Extrait du document:
◆ ◆ ◆ ◆ ◆

Laissons la vie s’écouler, ne retenons pas son flot tumultueux ; laissons la vie suivre sa pente depuis sa source, d’abord torrent, puis rivière et fleuve ; rien ne peut retenir la vie depuis sa source jusqu’à son embouchure, jusqu’à sa fusion dans l’océan cosmique où tout se mélange.
D’abord individuelle et capricieuse comme un torrent de montagne, la vie s’enrichit et se mêle à d’autres vies ; puis elle ralentit sa course et poursuit plus sagement son chemin en suivant son inclination.
Ainsi va l’eau de la vie, têtue et obstinée, féconder et nourrir la terre. Laissons l’eau nous envahir comme une émotion bienfaisante, laissons l’eau couler, l’eau de notre sang et l’eau de nos larmes ; laissons couler nos larmes de sang, nos larmes de douleur et nos larmes de joie ; elles sont les mêmes ces larmes, faites d’eau et de sel, de l’eau et du sel de la vie. Laissons couler ces larmes salées qui naissent avec nos émotions.
Laissons couler la vie comme on laisse couler l’eau, là où elle jaillit. Une herbe entre deux pavés pousse de toute sa vigueur, rien ne la retient, elle ne doute pas, elle a posé la vie à priori ; elle pousse avec toute la force du printemps, sans hésitation, sans peur ; elle laisse la sève s’écouler, la sève qui la fait grandir, comme elle accepte l’eau qu’elle reçoit. Elle va vers son destin qu’elle ne connaît pas, sans se soucier du pas inconnu, qui soudain, poursuivant son chemin, va l’écraser, d’un pas lourd et innocent. Ainsi la vie s’écoule, belle et triste, cruelle et innocente.
La vie ne se pose pas de question et, comme l’eau, ne supporte pas les entraves. Tout ce qui la retient, tout ce qui fait barrage, la dévitalise. Comme les eaux lugubres et mortes des lacs artificiels, pleines de menaces. Le doute est un barrage à la vie, il bloque son flux, il freine son écoulement, la dévie de sa pente et de son destin.
Combien mettons-nous de barrages pour entraver le cours impétueux de nos vies dont la fougue et l’énergie vivante nous effraie ? Ainsi, nous ralentissons ce flot, en jetant au travers de la rivière tout ce qui peut le freiner, tout ce qui peut stopper sa course ; trop souvent nous endigons cette eau qui peut déborder, nous la canalisons, l’enfermons, pour l’empêcher de se répandre.

◆ ◆ ◆ ◆ ◆

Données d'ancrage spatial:
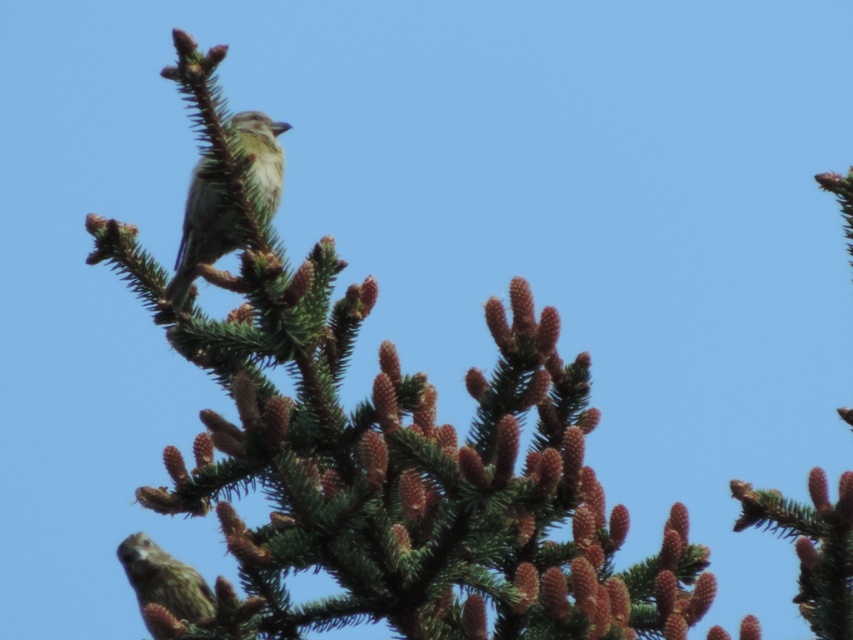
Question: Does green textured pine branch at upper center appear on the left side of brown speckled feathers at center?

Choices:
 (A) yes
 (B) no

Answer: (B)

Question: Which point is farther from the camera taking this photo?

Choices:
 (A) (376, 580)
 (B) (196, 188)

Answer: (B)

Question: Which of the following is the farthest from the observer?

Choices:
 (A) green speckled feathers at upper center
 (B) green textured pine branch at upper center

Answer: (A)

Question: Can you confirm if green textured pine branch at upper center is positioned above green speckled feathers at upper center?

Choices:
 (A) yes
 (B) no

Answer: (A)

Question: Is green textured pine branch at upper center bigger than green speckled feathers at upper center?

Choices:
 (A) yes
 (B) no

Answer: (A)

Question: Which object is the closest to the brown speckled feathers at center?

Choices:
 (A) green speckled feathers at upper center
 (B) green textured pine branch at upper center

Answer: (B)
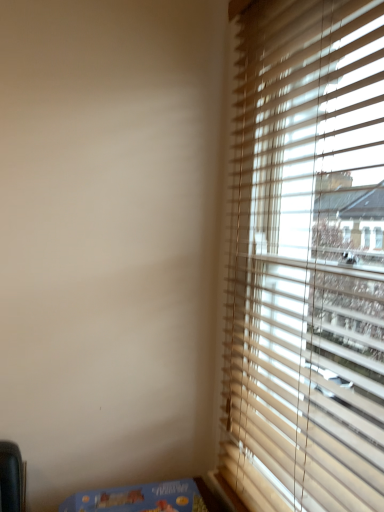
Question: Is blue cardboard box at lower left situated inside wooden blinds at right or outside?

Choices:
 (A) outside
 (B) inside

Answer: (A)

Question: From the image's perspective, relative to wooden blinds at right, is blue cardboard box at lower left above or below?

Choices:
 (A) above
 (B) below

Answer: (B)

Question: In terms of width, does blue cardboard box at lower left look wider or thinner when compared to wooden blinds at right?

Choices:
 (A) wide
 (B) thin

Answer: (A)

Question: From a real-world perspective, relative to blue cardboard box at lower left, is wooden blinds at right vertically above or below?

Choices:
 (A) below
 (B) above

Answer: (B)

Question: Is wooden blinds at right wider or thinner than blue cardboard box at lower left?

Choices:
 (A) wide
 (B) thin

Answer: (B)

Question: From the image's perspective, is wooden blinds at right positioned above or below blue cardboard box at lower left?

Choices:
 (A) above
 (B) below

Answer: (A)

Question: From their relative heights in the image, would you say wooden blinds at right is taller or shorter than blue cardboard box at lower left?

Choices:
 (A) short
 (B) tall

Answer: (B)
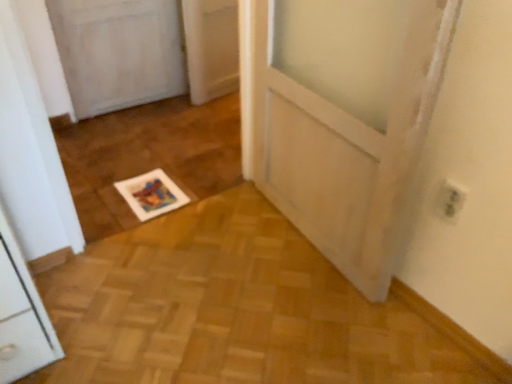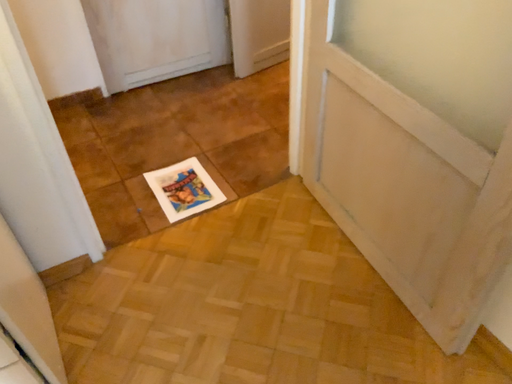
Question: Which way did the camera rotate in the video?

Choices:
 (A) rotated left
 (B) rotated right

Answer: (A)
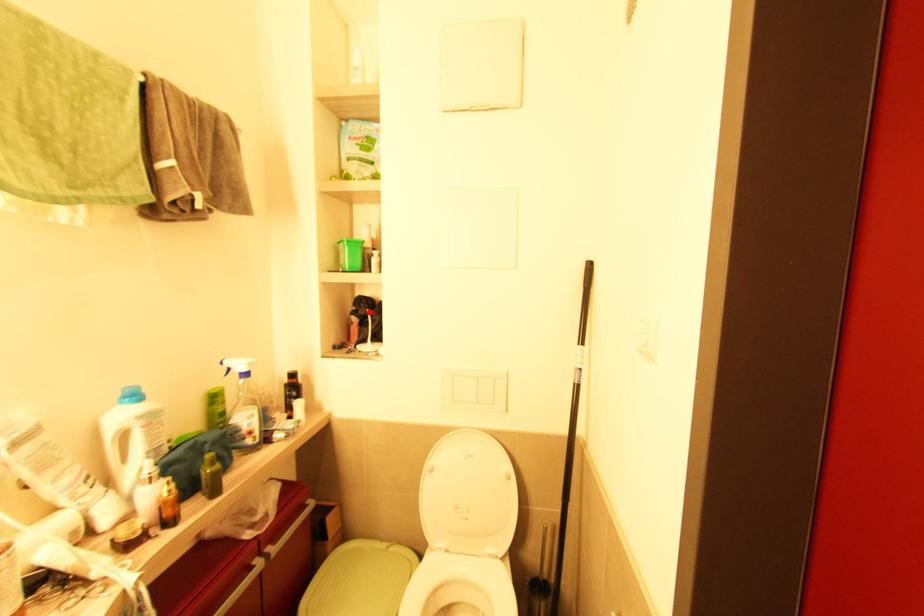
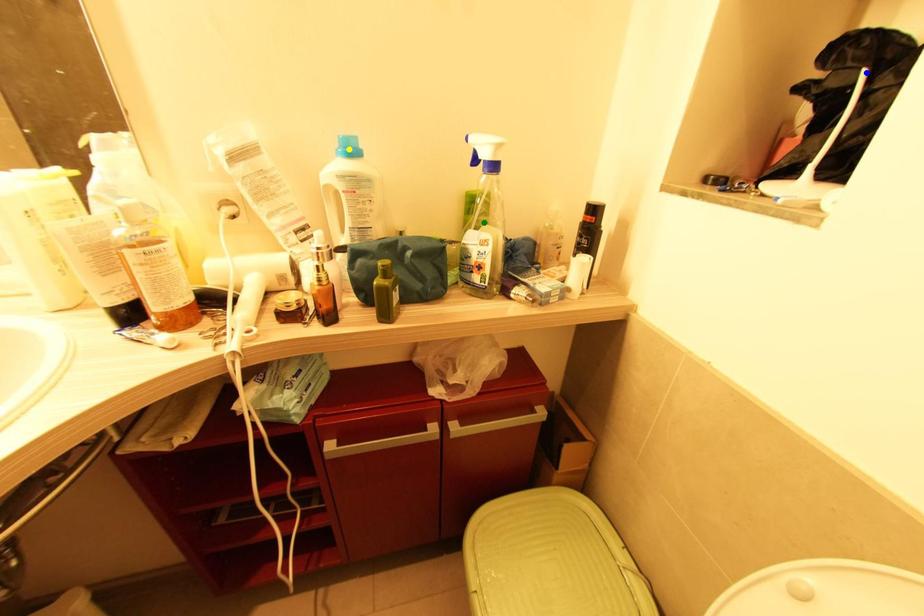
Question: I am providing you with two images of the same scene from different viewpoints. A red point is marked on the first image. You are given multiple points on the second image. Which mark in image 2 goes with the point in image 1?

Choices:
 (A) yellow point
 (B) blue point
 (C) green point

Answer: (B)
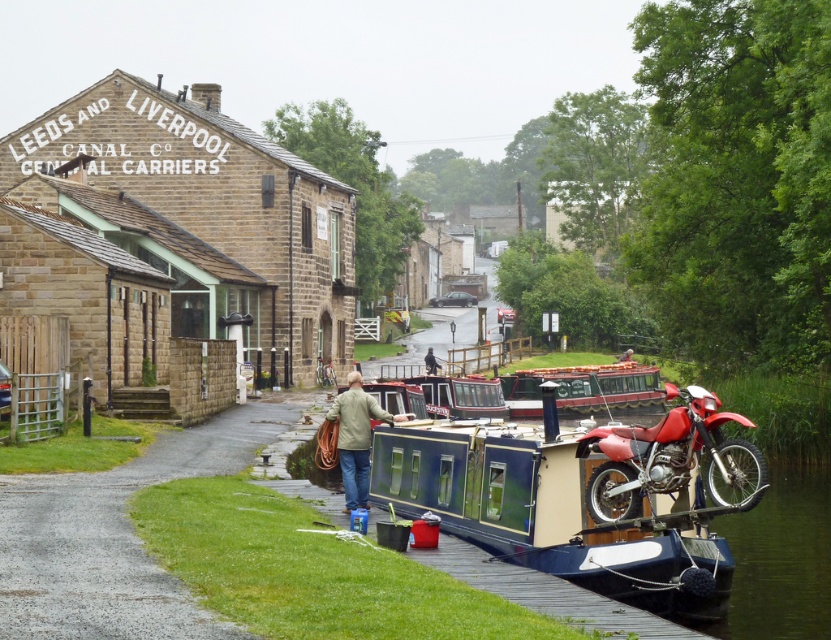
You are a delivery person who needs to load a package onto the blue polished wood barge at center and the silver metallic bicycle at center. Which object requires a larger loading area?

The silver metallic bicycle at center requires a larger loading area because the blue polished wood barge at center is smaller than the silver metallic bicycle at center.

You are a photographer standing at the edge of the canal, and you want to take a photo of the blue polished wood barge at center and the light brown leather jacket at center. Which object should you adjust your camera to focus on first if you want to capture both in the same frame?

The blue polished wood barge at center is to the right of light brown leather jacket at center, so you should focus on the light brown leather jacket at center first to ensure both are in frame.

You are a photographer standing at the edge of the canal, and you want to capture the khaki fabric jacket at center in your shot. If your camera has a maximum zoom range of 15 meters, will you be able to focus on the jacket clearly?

◆ ◆ ◆ ◆ ◆

Consignes de l'exercice:
(a) Recopiez le passage du texte sur la vie et l'eau allant de « Laissons la vie s’écouler, ne » jusqu'à « tout se mélange. » inclus.
(b) Traduisez en anglais cette phrase du texte sur la vie et l'eau : « Le doute est un barrage à la vie, il bloque son flux, il freine son écoulement, la dévie de sa pente et de son destin. »
(c) D'après le texte sur la vie et l'eau, de quoi sont faites les larmes ?

Réponses fournies:
(a)
Laissons la vie s’écouler, ne retenons pas son flot tumultueux ; laissons la vie suivre sa pente depuis sa source, d’abord torrent, puis rivière et fleuve ; rien ne peut retenir la vie depuis sa source jusqu’à son embouchure, jusqu’à sa fusion dans l’océan cosmique où tout se mélange.

(b) Doubt is a dam against life: it blocks its flow, slows its course, and diverts it from its slope and its destiny.

(c) Elles sont faites d'eau et de sel.